Operating System State Machine#
A task’s lifecyle is represented by a state machine where it transitions between a running, ready, blocked, and terminated state. The operating system also manages the memory allocation and deallocation as it context switches between tasks.
Operating System State Machine#
Now there are tradeoffs in managing multiple tasks and context switching across them. One of the more significant tradeoffs is the overhead introduced by context switching, making it less efficient as time is wasted transitioning between tasks. Running multiple tasks on a single-core is also useful in scenarios where tasks are I/O bound and spend a lot of time waiting for external events. A simple example being on downloading a file from the internet where the task is mostly waiting for the data to arrive. In this case, it makes sense to context switch to another task while waiting for the I/O bound task to complete.

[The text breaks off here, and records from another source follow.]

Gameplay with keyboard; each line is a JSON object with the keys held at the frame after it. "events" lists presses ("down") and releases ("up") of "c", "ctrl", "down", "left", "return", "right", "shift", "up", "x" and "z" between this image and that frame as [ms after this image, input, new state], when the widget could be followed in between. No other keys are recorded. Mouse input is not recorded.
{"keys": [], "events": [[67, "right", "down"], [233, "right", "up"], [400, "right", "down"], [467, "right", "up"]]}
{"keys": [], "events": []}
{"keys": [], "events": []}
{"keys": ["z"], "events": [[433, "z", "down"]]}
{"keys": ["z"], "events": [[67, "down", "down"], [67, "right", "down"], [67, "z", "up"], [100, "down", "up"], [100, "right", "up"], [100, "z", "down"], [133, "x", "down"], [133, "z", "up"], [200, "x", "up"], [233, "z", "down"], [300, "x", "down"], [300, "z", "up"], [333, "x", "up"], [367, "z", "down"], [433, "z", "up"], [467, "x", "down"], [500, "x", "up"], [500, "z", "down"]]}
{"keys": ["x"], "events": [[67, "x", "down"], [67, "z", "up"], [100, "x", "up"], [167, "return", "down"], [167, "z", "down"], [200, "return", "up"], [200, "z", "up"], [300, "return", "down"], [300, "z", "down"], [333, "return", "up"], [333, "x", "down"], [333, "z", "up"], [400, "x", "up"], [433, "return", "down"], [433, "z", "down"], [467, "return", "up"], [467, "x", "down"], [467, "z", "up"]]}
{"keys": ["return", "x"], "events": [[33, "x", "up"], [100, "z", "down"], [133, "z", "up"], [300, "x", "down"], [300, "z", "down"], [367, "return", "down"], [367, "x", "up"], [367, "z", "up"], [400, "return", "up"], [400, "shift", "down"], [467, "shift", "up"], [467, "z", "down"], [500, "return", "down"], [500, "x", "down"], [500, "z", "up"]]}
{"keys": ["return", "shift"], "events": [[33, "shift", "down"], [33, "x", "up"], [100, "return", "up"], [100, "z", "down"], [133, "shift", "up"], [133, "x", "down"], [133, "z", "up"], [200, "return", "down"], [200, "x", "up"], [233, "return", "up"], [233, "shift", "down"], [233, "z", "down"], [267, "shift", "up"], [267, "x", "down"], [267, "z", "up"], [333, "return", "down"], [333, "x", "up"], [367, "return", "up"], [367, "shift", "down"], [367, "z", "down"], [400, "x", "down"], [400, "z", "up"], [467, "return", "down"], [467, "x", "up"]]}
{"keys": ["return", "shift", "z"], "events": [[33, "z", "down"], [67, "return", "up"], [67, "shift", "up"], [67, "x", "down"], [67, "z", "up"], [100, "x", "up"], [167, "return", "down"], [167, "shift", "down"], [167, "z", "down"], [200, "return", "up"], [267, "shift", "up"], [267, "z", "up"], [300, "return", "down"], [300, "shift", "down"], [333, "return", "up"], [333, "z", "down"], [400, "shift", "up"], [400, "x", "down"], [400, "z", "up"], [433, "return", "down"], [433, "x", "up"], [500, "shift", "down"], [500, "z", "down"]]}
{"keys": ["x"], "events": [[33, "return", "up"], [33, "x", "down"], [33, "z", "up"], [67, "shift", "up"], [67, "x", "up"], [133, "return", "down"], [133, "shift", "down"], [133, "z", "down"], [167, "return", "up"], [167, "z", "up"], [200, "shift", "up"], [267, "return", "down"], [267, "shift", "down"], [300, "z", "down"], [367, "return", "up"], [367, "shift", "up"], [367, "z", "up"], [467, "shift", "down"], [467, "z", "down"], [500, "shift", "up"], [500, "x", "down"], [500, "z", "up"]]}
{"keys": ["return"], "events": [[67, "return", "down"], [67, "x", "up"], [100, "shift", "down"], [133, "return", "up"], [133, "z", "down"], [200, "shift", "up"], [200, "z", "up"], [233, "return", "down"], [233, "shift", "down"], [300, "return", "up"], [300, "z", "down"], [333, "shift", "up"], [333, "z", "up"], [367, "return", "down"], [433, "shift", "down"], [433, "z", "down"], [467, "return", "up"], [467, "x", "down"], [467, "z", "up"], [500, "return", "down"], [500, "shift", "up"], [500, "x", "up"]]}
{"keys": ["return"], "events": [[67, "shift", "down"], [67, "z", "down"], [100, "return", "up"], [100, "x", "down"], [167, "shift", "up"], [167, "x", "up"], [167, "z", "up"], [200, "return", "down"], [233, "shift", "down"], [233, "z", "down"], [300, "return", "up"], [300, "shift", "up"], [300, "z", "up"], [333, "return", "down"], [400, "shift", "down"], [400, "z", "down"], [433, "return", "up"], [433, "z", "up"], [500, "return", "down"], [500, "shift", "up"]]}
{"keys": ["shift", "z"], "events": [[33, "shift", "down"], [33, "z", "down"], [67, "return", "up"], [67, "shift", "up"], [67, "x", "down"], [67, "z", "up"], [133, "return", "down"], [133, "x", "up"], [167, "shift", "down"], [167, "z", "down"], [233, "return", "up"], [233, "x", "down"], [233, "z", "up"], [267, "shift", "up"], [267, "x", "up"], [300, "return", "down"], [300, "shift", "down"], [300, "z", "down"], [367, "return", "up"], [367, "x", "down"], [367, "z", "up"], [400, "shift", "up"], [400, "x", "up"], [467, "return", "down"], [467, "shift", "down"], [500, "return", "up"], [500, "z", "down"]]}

Looking at more simpler microcontroller devices such as a common arduino ATMega. The footprint is much smaller and simpler and programming the device follows a more linear approach where a single task is executed in a loop. This is commonly referred to as a superloop architecture. In the superloop, an initial setup occurs and then tasks are executed and completed sequentially in aloop. The superloop is simple to implement and works well for simple applications with a highly efficient footprint.
Superloop Operations#
In comparison, a RTOS allows for multiple tasks to be executed concurrently. The RTOS manages the priority, scheduling, and context switching between tasks such that tasks can be completed in a set timeframe.
RTOS Operations#
Superloop vs RTOS#
Memory Management#
In developing software that completes a task, developers leverage the use of RAM for storing data structures in either the static, heap, or stack memory segments.
RAM Static, Heap, Stack#
On an RTOS system, each task is allocated its own stack memory segment in to store the task’s data as it progresses throught the state machine. Since the memory footprint of a microcontroller is limitmed, it is important to monitor the RAM usage of the system to ensure that there is enough memory available for all tasks to run efficiently. Processing large data structures such as images or audio signals will need to be carefully managed to avoid segmentation faults or memory leaks.
RTOS RAM#
Multi-Processing Cores#
Symmetrical Multi-Processing (SMP) is a method of using multiple processors or cores to execute tasks concurrently. In an SMP system, each core has access to the same memory space and can communicate with each other through shared memory. This allows for more efficient use of resources and can improve performance for tasks that can be parallelized. Asynchronous Multi-Processing (AMP) is another method of using multiple processors or cores where each core has its own memory space and operates independently. This can be useful for tasks that require a high degree of isolation or for systems that need to run different operating systems on each core. There are advantages on assigning specific tasks to designated cores that are specialized in a particular function such as DSP cores, AI cores, codec cores, etc.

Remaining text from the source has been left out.